= Assignment =
In the records below, find each line containing the word "Page" and copy it.
** Input follows **
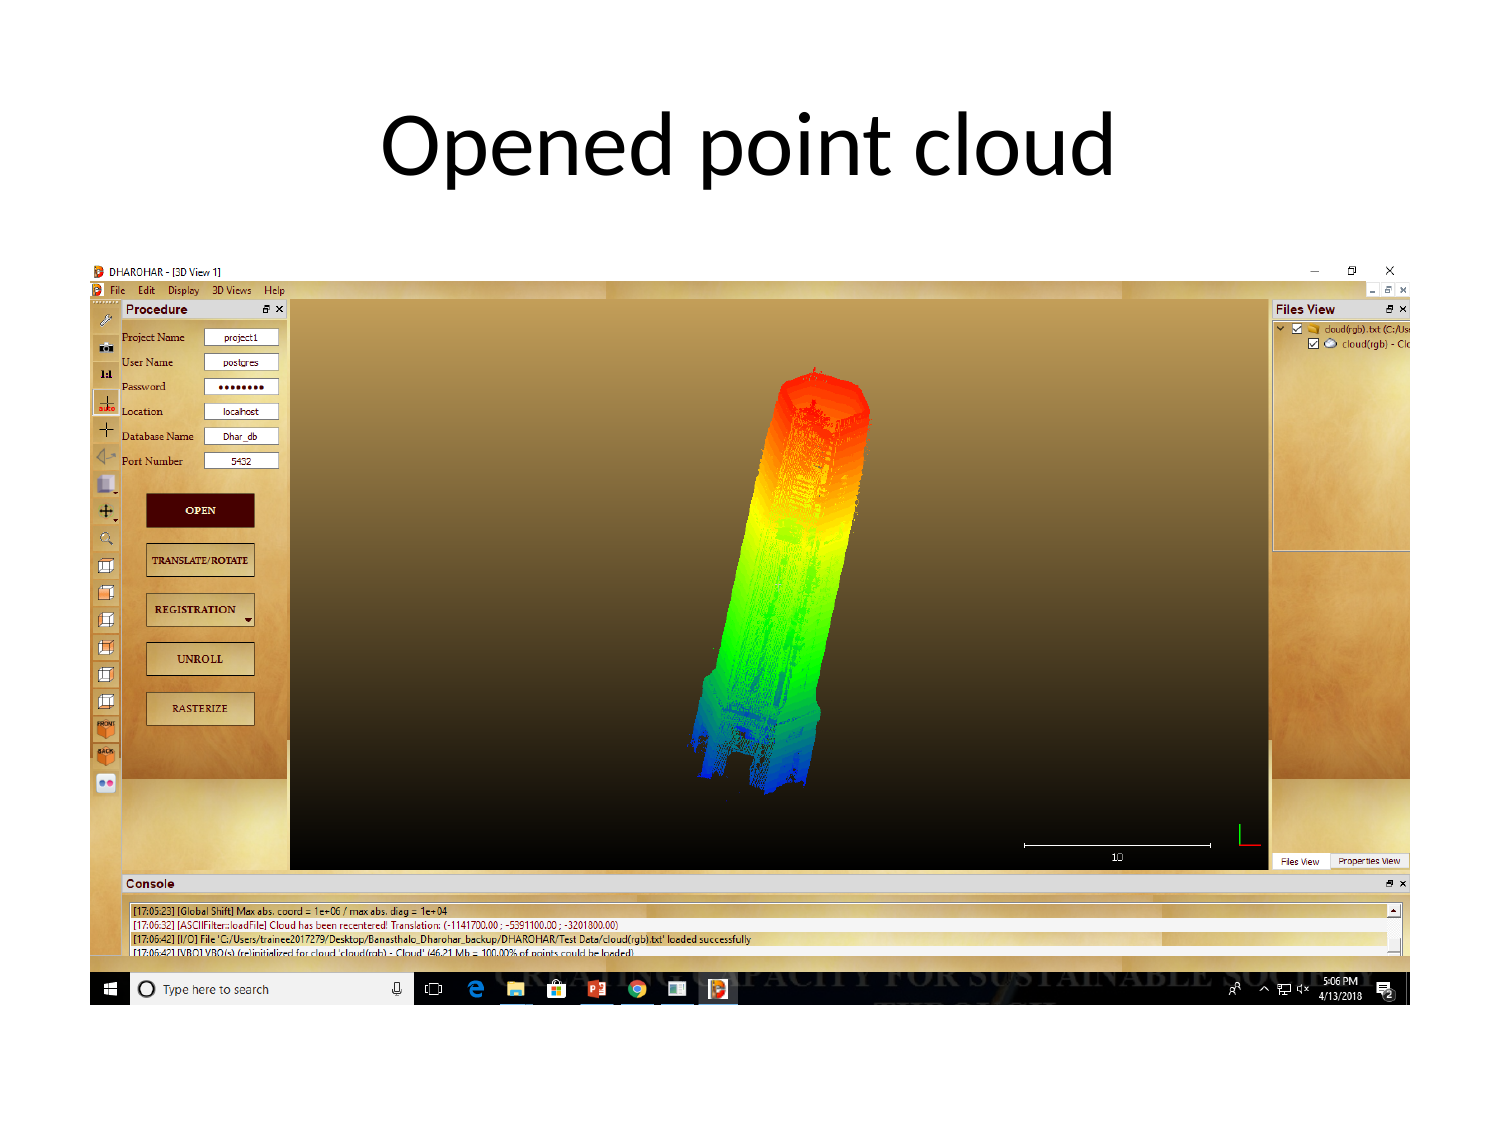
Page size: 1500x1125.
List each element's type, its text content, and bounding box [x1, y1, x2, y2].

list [89, 262, 1411, 1006]
title Opened point cloud [75, 45, 1425, 233]
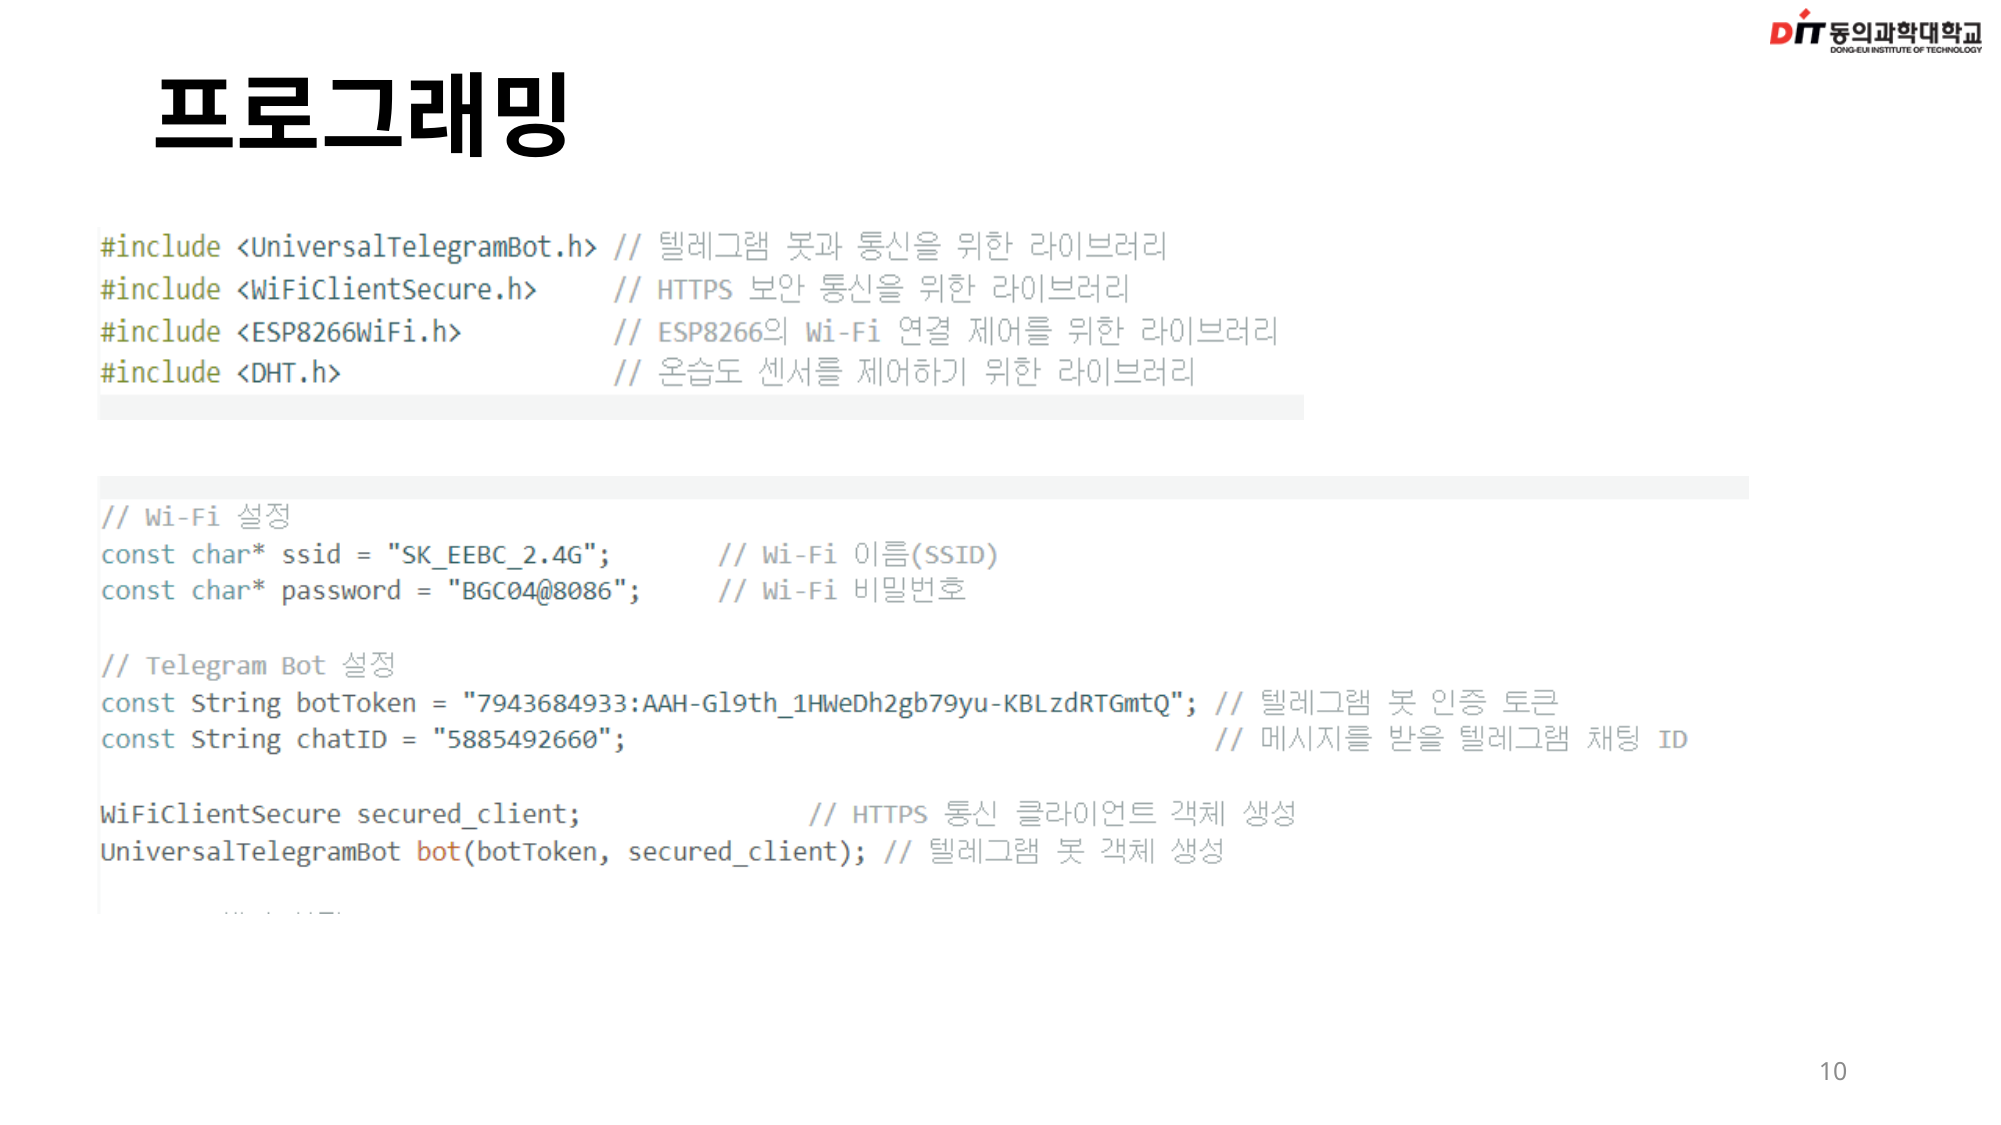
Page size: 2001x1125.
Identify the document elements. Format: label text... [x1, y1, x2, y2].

title 프로그래밍 [137, 59, 1863, 180]
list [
** End of Input **
= Answer to this task =
Page size: 1500x1125.
Page size: 2001x1125.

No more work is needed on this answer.